**THINGS TO DO**
**1.** In the storm damage text, which type of natural hazard ranks first in economic consequences?
**2.** Copy the part of the storm damage text between "## Let's make" and "theme(axis.text.x = element_text(angle=90))", inclusive.

**TEXT EXCERPT**
Regarding economic consequences, the sum of property damages and crop damages costs are taken into account here. As for the previous question, we focus here on the 20 most costly natural hazards in the US for the 1950-2011 period.
## Let'sum the number of victims per event type
CostsPerEventType <- aggregate(TotalCost ~ eventType, data = StormDatTidy, sum)
CostsPerEventType <- CostsPerEventType[order(-CostsPerEventType$TotalCost),]
nrow(CostsPerEventType)
## [1] 985
## as there are 986 event types, let's focus on the 20 harmfullest ones
Top20Costs <- head(CostsPerEventType,20)
## Let's make a barplot
g <- ggplot(data=Top20Costs,aes(eventType,TotalCost))
g <- g+geom_bar(stat="identity")+
scale_x_discrete(limits=Top20Costs$eventType)
g <- g+labs(y="Cumulated Damage Costs (Property + Crop)",title="20 most Economic Harmful Natural Events in the US (1950-2011)") + theme(axis.text.x = element_text(angle=90))
g
To answer the question, Hurricanes economic consequences are in the first position, followed by flood and drought. Tornadoes are number 4 (number 1 in terms of cumulated recorded victims).
Most probably are these datasets not complete. All variables were probably not recorded in the same way from 1950 to 2011. This is a common problem with historical data and it is not always possible to complete the datasets in absence of concrete records. With nearly 1000 different event types, we might consider a simplification of the natural hazards classification (10-20 classes, not more).

Dataset entries:
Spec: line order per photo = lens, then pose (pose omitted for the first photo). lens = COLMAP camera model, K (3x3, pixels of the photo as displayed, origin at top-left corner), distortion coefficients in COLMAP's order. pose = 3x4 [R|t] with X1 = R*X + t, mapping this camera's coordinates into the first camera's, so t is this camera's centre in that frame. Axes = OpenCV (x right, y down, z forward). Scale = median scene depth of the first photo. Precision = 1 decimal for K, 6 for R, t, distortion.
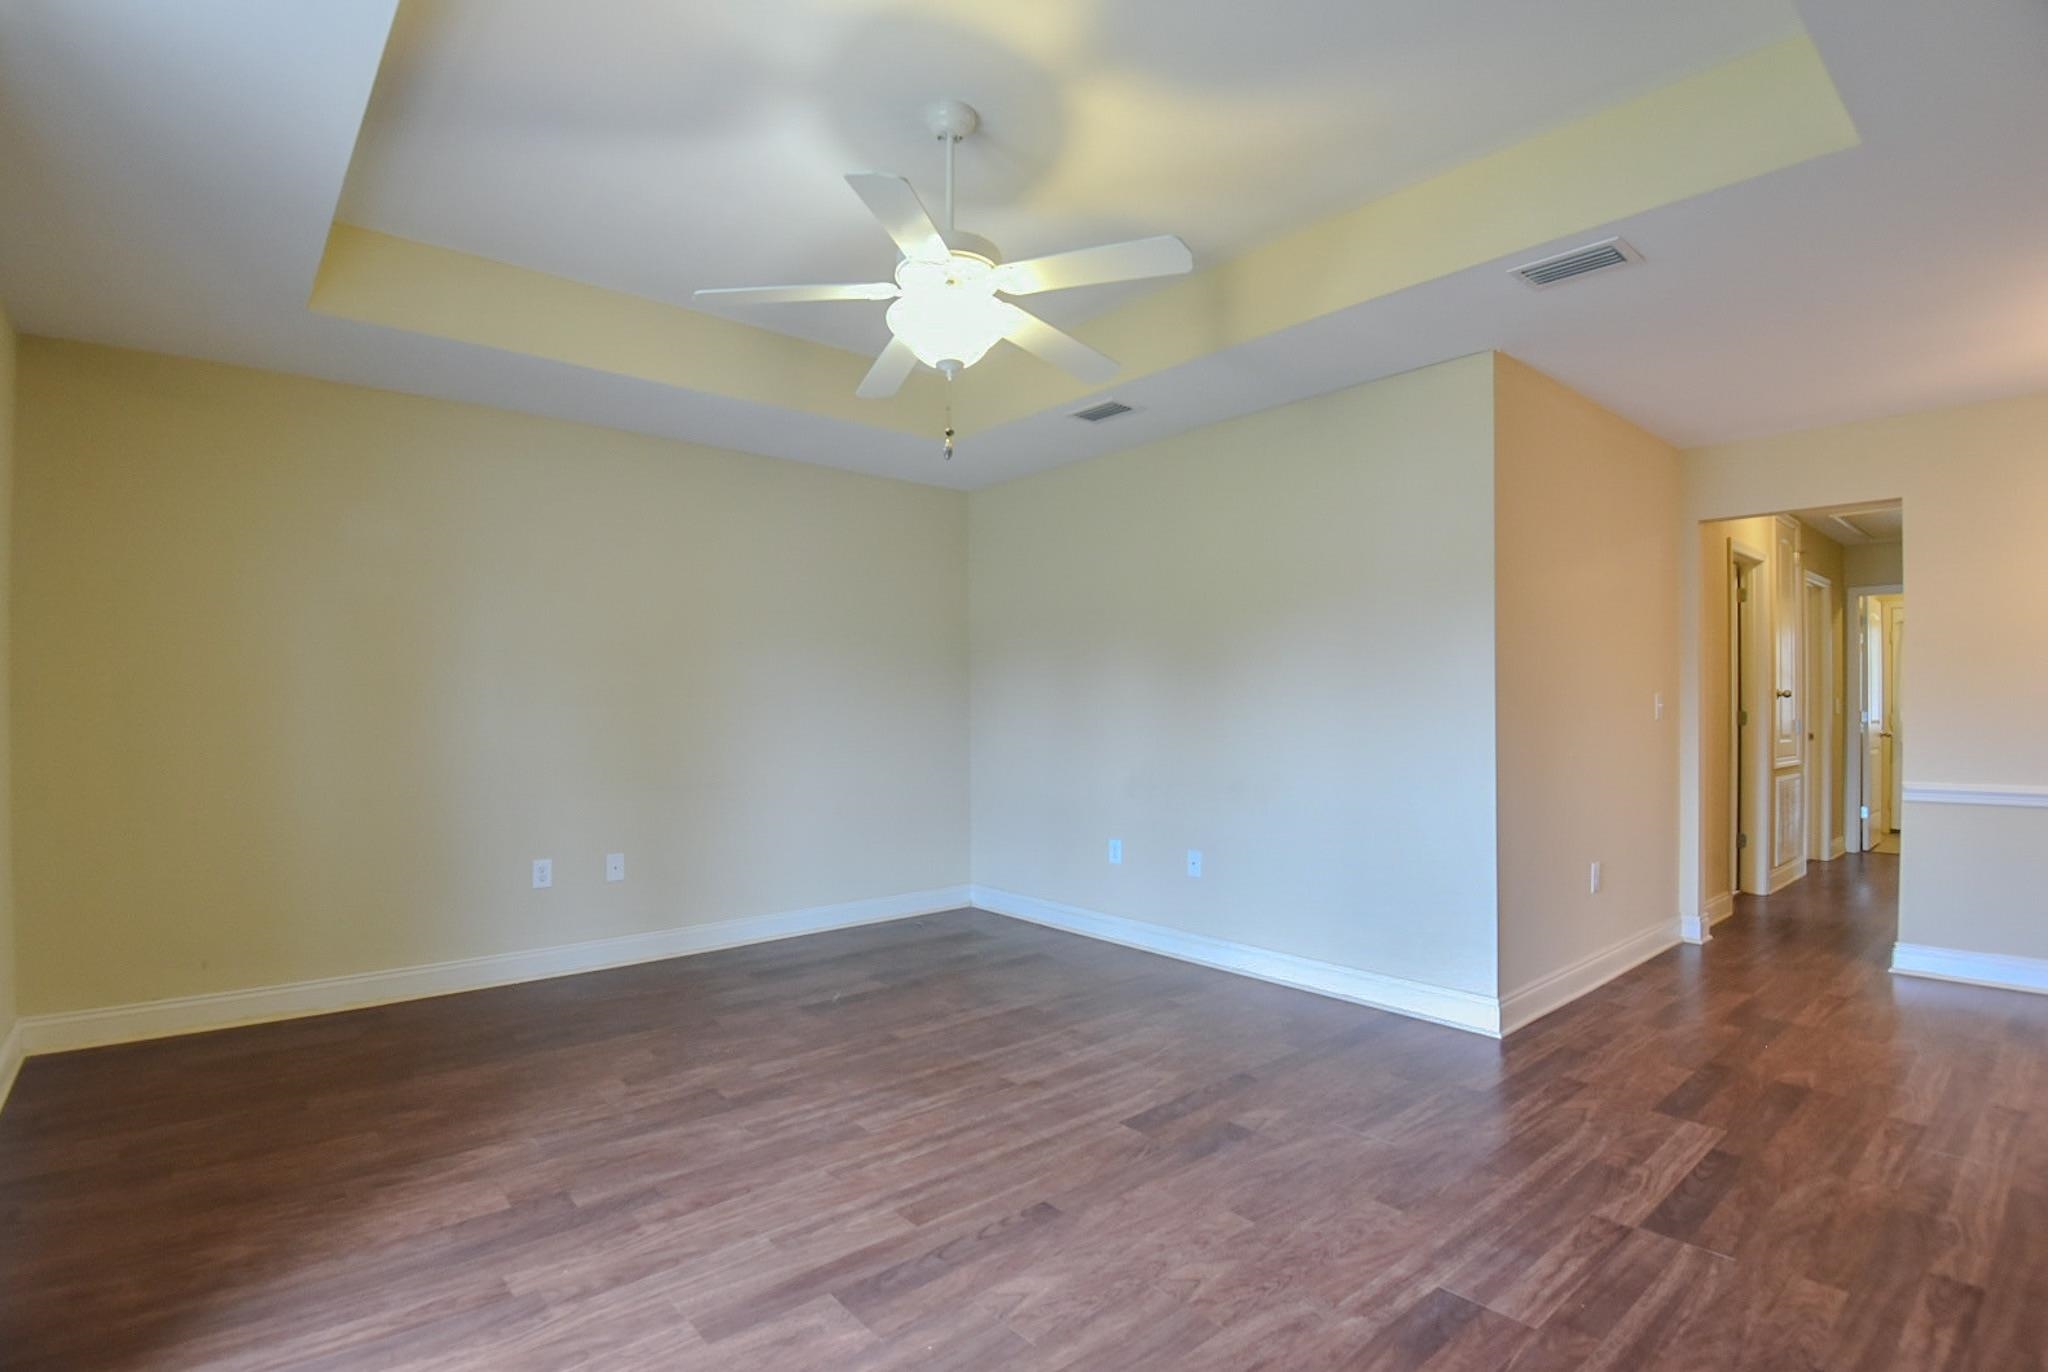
lens RADIAL K [[967.8, 0, 989.0], [0, 967.8, 714.8], [0, 0, 1]] dist [0.000998, -0.036115]
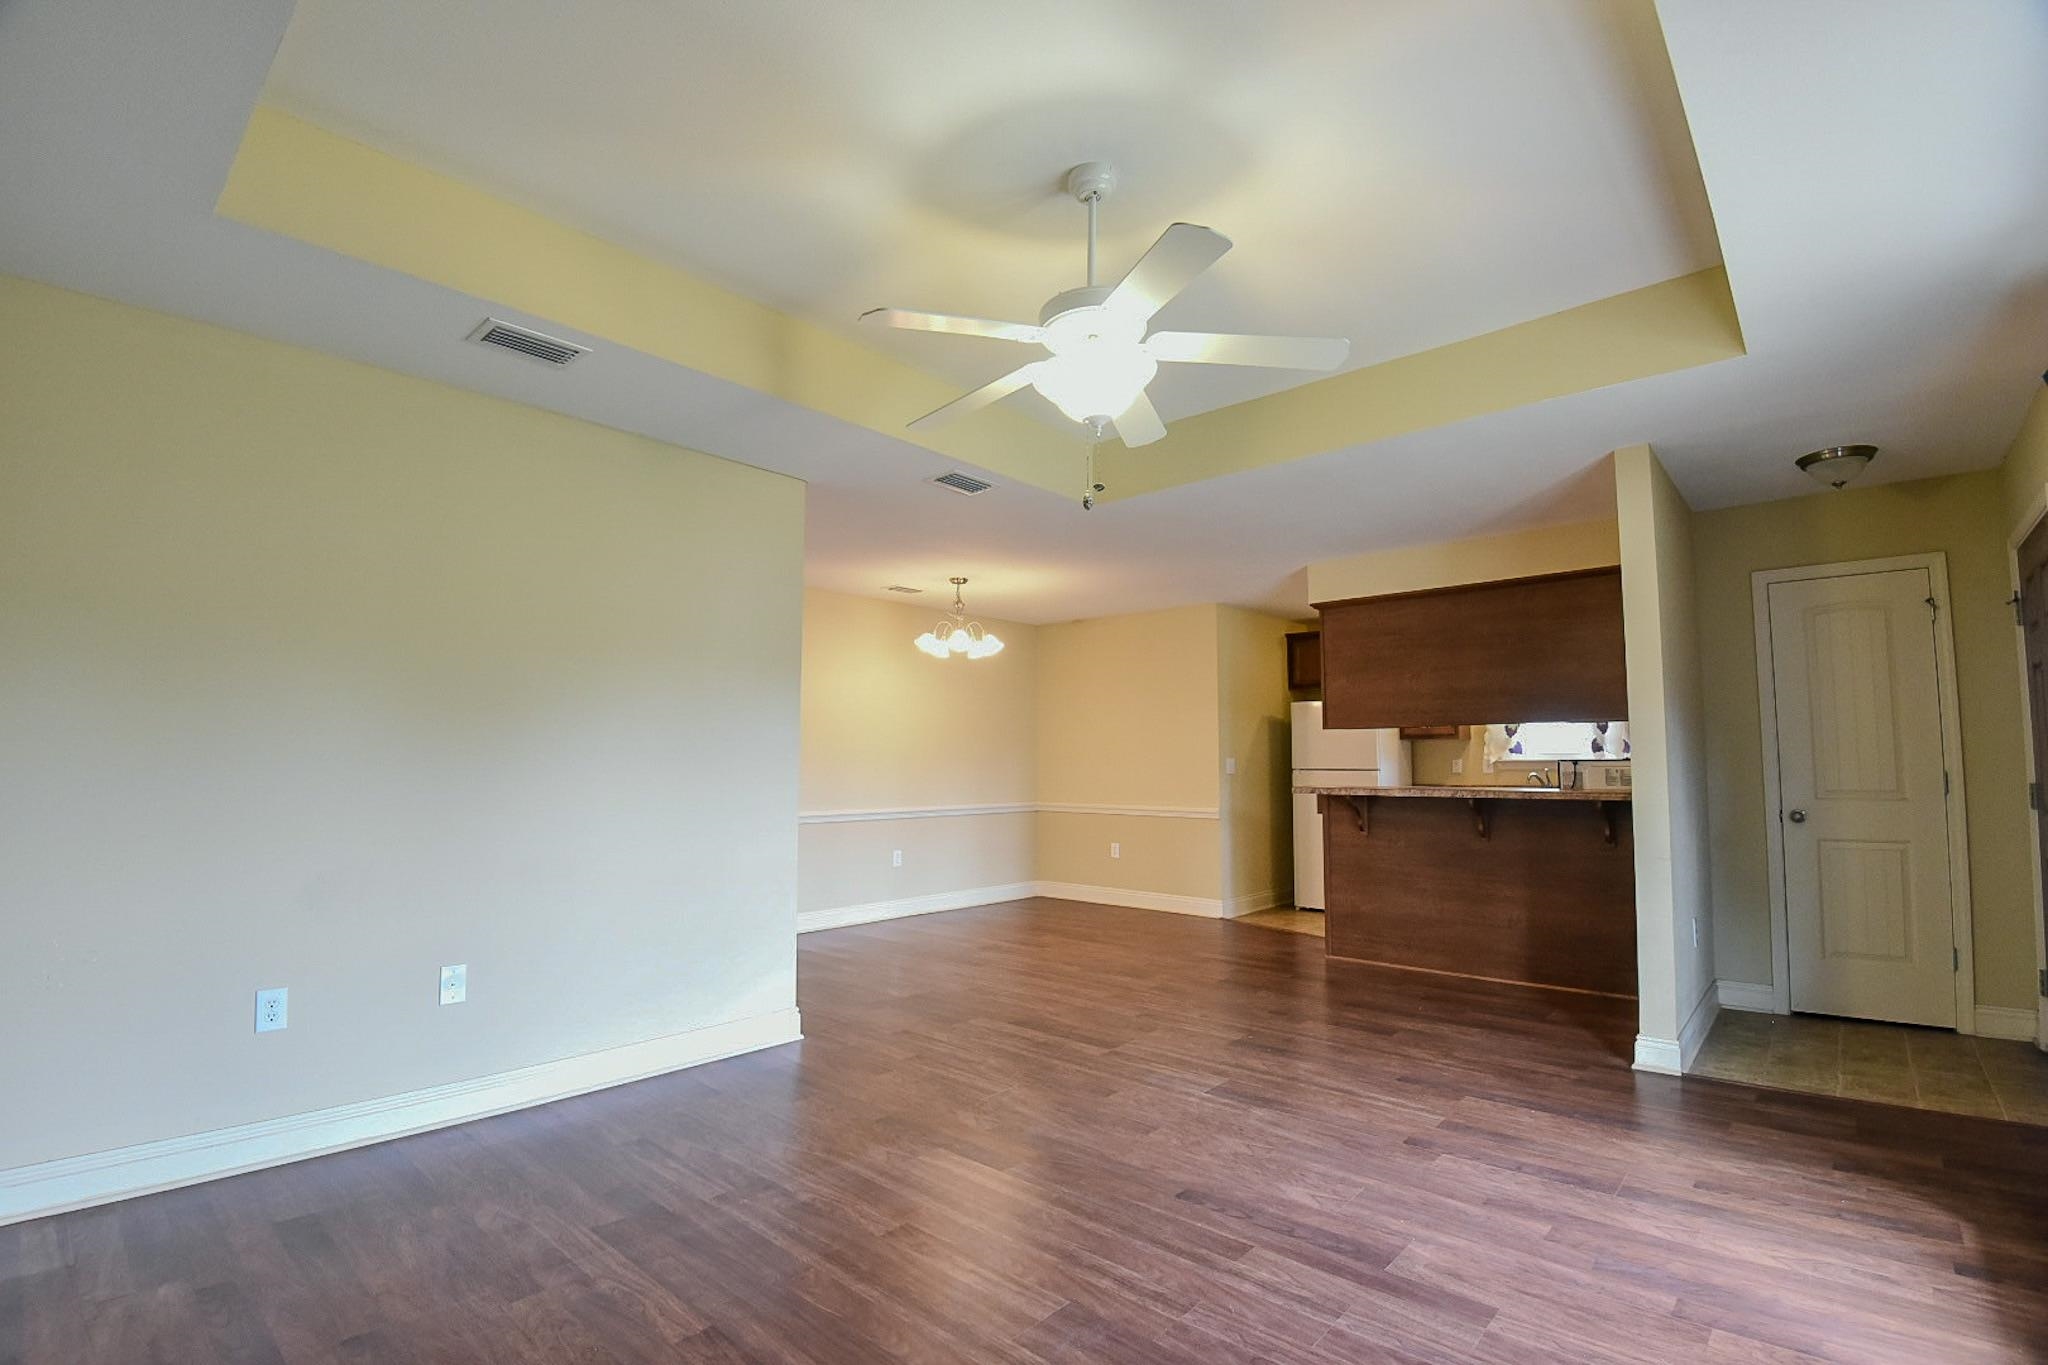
lens RADIAL K [[949.0, 0, 1014.4], [0, 949.0, 690.5], [0, 0, 1]] dist [-0.014228, -0.019772]
pose [[-0.144433, 0.077474, 0.986477, -1.022018], [0.007441, 0.996987, -0.077210, -0.010570], [-0.989487, -0.003811, -0.144575, 1.292966]]
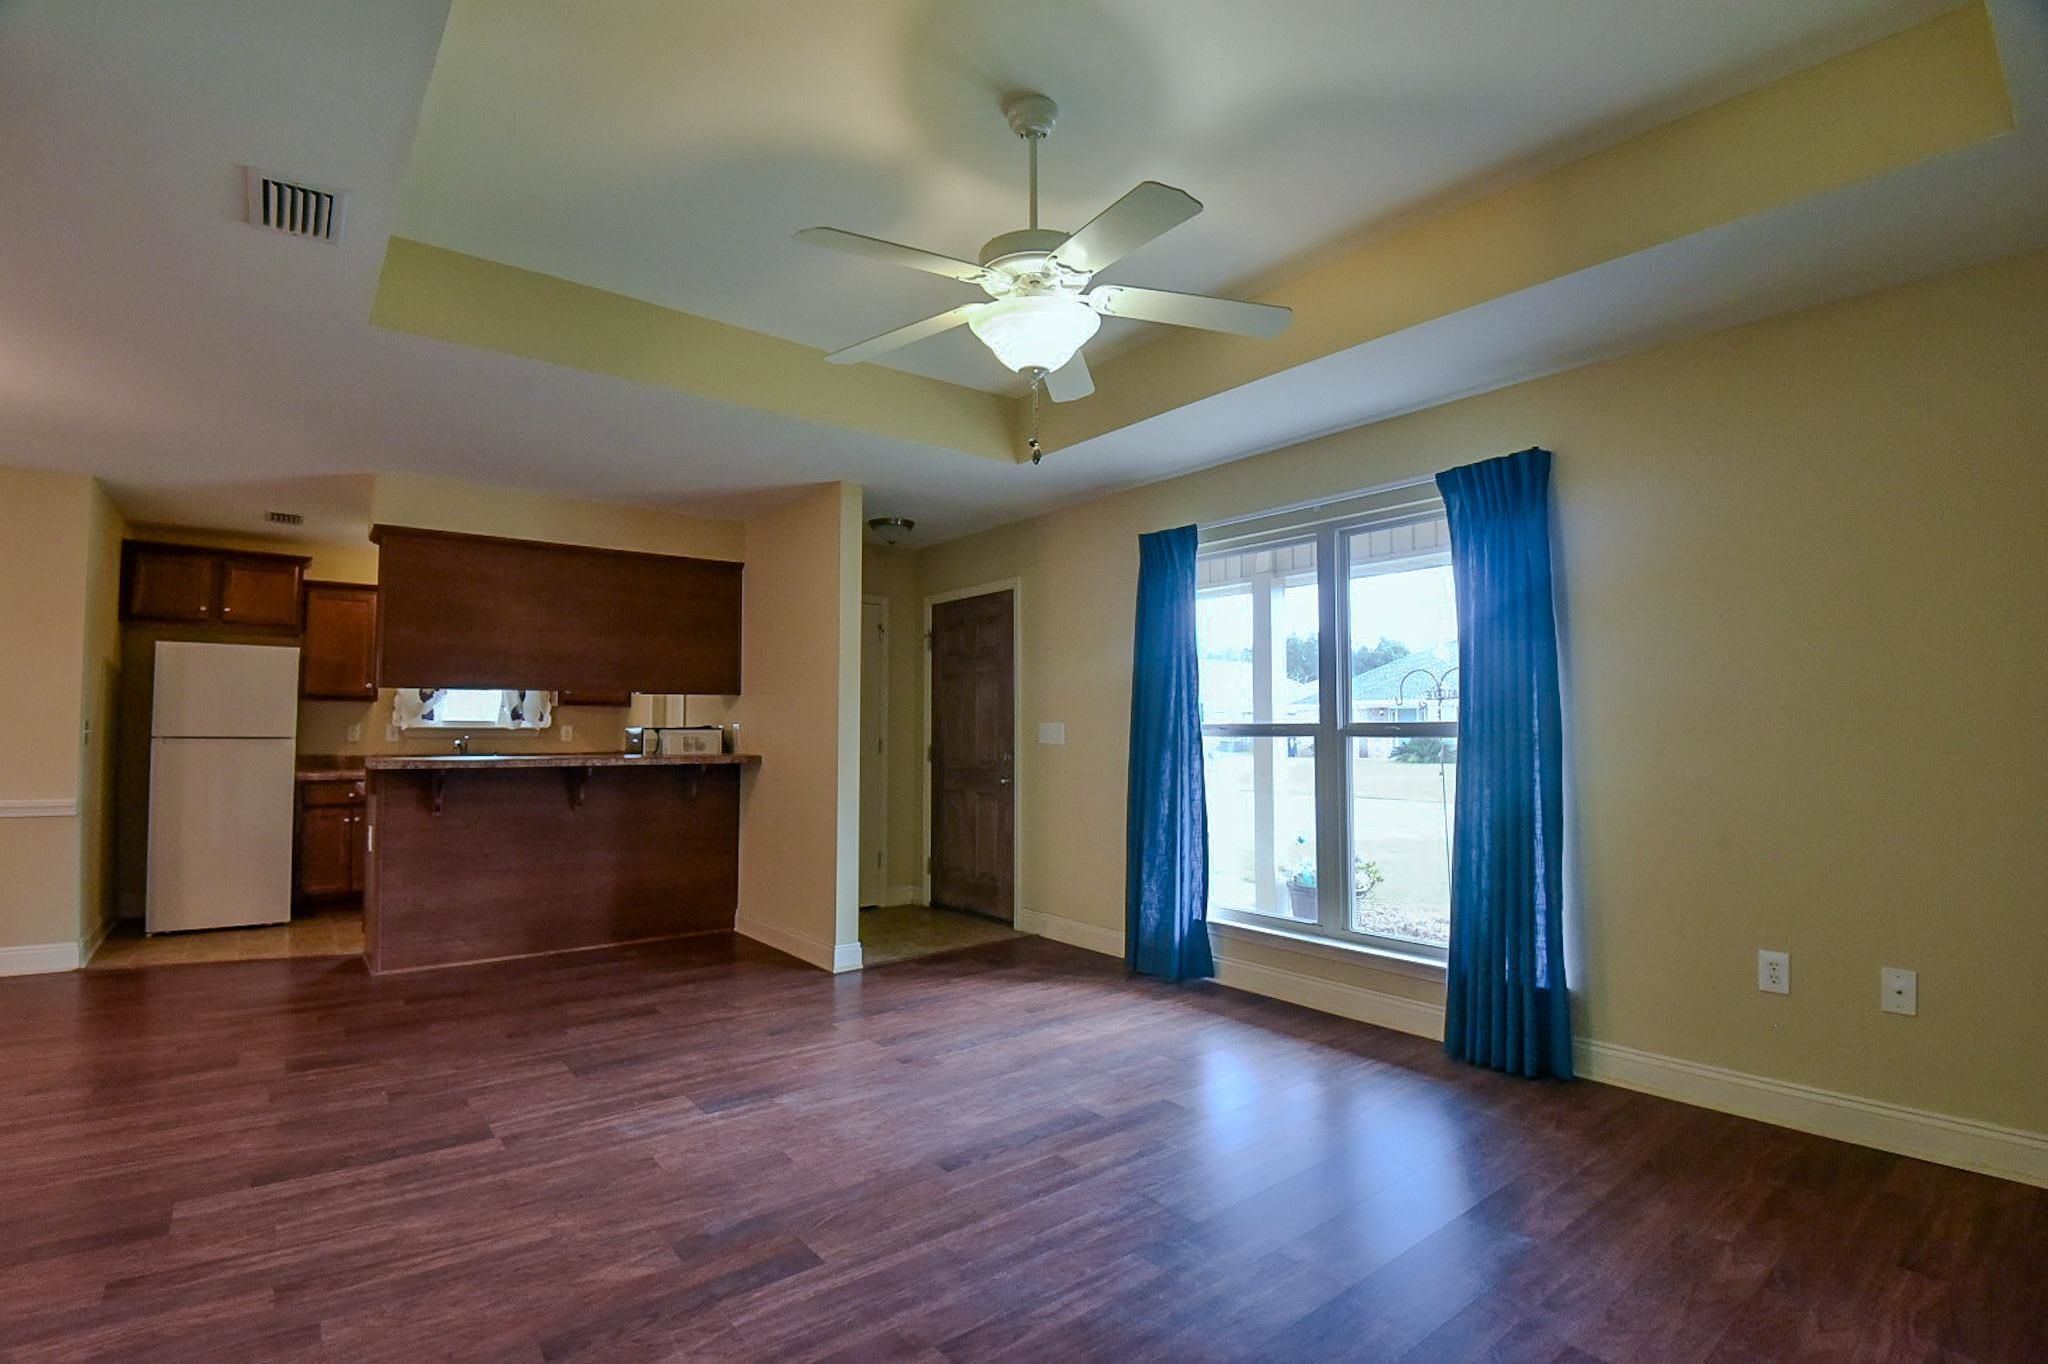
lens RADIAL K [[949.0, 0, 1014.4], [0, 949.0, 690.0], [0, 0, 1]] dist [-0.014228, -0.019772]
pose [[-0.999787, 0.001162, 0.020616, -0.041541], [0.000414, 0.999342, -0.036266, -0.018211], [-0.020645, -0.036250, -0.999129, 2.028560]]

**RESPONSES BY ITEM NUMBER**
**1.** Hurricanes

**2.**
## Let's make a barplot
g <- ggplot(data=Top20Costs,aes(eventType,TotalCost))
g <- g+geom_bar(stat="identity")+
scale_x_discrete(limits=Top20Costs$eventType)
g <- g+labs(y="Cumulated Damage Costs (Property + Crop)",title="20 most Economic Harmful Natural Events in the US (1950-2011)") + theme(axis.text.x = element_text(angle=90))